Aim of the exercise ::
Swap "legal" for "statutory" in the entries between the lines holding "Personal Data shall" and "fundamentales para el", inclusive. Give back only those lines, with nothing else changed.

Entries shown ::
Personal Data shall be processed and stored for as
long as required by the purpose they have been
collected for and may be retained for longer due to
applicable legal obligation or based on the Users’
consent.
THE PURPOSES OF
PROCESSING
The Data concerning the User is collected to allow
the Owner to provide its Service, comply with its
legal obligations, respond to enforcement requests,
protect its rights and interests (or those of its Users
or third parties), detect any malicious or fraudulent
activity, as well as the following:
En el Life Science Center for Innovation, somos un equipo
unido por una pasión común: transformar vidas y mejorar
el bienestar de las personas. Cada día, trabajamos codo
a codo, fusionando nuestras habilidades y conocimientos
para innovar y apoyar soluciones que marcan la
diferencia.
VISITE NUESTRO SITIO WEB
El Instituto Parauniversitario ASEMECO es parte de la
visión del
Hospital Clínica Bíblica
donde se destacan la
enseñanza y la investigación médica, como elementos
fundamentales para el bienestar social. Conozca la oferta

* * *

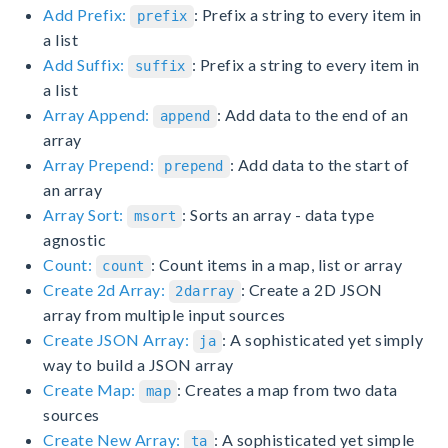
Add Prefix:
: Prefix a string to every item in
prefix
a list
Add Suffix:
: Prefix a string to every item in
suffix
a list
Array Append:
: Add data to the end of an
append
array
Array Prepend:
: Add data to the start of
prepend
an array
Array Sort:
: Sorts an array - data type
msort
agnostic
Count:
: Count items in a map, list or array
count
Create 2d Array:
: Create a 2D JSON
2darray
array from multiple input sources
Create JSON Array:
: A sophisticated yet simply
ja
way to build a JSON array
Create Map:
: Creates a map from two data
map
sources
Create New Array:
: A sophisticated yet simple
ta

Exercise solution ::
Personal Data shall be processed and stored for as
long as required by the purpose they have been
collected for and may be retained for longer due to
applicable statutory obligation or based on the Users’
consent.
THE PURPOSES OF
PROCESSING
The Data concerning the User is collected to allow
the Owner to provide its Service, comply with its
statutory obligations, respond to enforcement requests,
protect its rights and interests (or those of its Users
or third parties), detect any malicious or fraudulent
activity, as well as the following:
En el Life Science Center for Innovation, somos un equipo
unido por una pasión común: transformar vidas y mejorar
el bienestar de las personas. Cada día, trabajamos codo
a codo, fusionando nuestras habilidades y conocimientos
para innovar y apoyar soluciones que marcan la
diferencia.
VISITE NUESTRO SITIO WEB
El Instituto Parauniversitario ASEMECO es parte de la
visión del
Hospital Clínica Bíblica
donde se destacan la
enseñanza y la investigación médica, como elementos
fundamentales para el bienestar social. Conozca la oferta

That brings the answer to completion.